Aim of the exercise ▸
According to the text on offspring neurobehaviors, what does the EPM apparatus consist of?

Offspring of mice subjected to different cortical stages of PSE exhibit abnormal neurobehaviors

The E/I balance, which is crucial for brain functions such as emotion, learning, and memory, relies on the relative numbers and maturation of cortical neurons (Pollock et al., 2014; Legon et al., 2016; Selten et al., 2018). We assessed neurobehaviors in P30 offspring subjected to PSE at different cortical stages, using the OFT, EPM, TST, FST, SPT and MWM. Compared with the control groups, the PSE groups spent less time in the target quadrant (Figures 6A,B) and took longer to find the platform (Figure 6C). In the OFT, the central area crossing frequency decreased significantly in the PSE groups (Figures 6D,F), although the total 10-min moving distance was unchanged (Figure 6G). The EPM apparatus is composed of two open arms and two enclosed arms, with the center representing the intersection of these four arms. Time spent in the center is excluded from the total time spent in either the open or enclosed arms. The results of the EPM test demonstrated a reduction in open-arm crossings in the PSE groups (Figures 6E,H). No significant differences were detected in the TST, FST, or SPT results among the groups (Figures 6I–K). These data suggest that PSE at E12.5 and E18.5 causes significant memory deficits and anxiety-like behavior, with no significant behavioral differences observed between early and late exposure.

Supplied data ▸
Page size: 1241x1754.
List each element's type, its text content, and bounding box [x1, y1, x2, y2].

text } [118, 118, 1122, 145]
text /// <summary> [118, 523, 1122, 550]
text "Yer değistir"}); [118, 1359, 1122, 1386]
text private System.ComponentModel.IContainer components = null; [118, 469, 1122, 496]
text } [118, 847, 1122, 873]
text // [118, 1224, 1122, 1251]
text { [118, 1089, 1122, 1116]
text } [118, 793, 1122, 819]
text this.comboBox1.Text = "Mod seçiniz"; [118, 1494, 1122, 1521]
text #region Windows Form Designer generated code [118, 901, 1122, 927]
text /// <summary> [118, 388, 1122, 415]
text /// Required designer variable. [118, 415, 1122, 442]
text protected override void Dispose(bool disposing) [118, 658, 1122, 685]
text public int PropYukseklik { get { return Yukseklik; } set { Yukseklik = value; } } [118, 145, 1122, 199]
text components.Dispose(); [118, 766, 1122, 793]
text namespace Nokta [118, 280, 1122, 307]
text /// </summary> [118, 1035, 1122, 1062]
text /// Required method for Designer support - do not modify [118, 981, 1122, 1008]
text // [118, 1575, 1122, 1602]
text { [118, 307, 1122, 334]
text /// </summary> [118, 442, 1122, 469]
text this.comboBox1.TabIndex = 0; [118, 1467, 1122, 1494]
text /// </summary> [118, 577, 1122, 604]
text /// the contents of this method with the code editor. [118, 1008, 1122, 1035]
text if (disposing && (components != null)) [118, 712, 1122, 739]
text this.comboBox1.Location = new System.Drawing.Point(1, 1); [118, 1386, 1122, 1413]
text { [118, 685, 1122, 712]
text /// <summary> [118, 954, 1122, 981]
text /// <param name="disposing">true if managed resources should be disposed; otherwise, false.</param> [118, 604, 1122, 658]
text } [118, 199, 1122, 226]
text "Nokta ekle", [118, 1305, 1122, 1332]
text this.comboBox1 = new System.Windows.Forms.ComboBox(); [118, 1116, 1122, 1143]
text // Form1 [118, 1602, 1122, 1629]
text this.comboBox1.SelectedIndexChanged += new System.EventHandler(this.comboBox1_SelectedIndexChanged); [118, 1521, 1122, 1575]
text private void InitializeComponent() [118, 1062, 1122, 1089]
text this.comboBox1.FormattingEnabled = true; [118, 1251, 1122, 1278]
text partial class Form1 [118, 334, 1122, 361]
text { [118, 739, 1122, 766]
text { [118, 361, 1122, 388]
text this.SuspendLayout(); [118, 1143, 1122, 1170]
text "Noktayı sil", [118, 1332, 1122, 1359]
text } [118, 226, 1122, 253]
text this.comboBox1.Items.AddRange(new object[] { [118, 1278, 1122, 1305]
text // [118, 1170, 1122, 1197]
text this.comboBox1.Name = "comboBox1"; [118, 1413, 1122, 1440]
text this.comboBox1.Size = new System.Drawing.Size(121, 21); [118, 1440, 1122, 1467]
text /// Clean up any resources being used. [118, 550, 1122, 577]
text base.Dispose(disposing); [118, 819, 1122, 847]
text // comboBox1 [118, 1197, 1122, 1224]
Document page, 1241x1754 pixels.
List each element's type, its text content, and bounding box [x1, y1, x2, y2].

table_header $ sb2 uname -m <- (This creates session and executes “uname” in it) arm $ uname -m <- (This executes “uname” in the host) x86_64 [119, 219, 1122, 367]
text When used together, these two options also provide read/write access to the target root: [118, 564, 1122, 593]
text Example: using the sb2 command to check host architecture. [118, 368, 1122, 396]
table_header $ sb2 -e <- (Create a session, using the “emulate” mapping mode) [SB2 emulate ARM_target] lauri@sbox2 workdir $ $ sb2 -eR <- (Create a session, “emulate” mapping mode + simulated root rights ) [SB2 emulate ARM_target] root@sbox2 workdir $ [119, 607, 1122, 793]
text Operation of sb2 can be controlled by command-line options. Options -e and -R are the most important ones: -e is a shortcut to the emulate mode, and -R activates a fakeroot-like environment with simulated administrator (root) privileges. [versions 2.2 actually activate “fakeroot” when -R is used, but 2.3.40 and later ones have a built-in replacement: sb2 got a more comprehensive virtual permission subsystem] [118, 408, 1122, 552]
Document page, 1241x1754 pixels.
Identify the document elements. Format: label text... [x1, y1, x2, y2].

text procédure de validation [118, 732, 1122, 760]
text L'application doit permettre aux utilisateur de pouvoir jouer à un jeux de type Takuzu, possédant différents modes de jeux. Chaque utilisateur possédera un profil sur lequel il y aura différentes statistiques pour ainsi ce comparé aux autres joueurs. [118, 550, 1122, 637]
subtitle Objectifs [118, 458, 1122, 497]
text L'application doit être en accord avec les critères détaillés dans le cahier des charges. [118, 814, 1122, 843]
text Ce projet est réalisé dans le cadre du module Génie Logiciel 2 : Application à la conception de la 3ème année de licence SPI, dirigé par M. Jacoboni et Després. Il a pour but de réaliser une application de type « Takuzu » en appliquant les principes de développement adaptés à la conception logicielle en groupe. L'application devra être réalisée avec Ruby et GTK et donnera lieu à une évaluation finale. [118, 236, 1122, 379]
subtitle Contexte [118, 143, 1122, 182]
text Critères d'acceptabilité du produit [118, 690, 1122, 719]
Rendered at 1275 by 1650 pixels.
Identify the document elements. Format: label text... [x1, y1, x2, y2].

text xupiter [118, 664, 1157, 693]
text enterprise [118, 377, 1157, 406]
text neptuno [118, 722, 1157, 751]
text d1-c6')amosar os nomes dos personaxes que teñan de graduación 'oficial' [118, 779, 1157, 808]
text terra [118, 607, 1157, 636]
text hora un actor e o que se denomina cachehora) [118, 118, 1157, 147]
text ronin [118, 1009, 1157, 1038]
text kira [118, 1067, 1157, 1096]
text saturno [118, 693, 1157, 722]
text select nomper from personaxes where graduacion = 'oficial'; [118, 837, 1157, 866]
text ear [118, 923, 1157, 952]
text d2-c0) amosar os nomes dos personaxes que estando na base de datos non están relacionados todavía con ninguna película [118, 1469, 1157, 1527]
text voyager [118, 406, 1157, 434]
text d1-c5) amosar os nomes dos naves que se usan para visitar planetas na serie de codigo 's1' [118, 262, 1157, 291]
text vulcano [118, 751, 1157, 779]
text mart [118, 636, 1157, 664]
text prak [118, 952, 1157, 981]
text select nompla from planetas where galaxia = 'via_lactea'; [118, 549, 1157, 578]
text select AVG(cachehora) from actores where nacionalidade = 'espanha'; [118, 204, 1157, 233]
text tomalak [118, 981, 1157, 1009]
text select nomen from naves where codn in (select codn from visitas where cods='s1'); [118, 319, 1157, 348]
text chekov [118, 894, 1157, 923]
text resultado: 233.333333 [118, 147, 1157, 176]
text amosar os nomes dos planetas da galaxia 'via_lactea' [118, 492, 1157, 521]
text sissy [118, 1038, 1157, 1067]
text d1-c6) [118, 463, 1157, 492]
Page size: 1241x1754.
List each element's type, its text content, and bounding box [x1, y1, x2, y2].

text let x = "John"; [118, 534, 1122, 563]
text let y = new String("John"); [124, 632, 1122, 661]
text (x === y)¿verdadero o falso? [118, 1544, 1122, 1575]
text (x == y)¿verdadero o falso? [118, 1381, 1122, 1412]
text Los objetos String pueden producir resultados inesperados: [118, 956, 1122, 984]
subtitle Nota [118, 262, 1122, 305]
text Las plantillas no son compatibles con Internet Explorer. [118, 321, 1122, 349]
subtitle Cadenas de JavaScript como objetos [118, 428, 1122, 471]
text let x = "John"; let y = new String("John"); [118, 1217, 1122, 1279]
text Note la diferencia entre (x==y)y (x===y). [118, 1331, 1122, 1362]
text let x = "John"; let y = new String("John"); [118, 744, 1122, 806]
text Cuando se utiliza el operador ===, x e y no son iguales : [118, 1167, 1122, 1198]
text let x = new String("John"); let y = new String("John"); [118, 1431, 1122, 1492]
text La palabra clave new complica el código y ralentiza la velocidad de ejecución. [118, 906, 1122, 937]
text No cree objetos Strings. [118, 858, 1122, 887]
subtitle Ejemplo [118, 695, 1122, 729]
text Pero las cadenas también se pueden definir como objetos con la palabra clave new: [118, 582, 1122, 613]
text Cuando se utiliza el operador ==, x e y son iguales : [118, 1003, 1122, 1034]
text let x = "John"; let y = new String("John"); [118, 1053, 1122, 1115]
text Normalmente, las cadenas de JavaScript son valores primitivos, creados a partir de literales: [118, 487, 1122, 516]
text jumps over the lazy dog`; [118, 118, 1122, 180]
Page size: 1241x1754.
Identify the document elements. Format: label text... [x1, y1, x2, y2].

Reply ▸
Two open arms and two enclosed arms, with the center where the four arms intersect.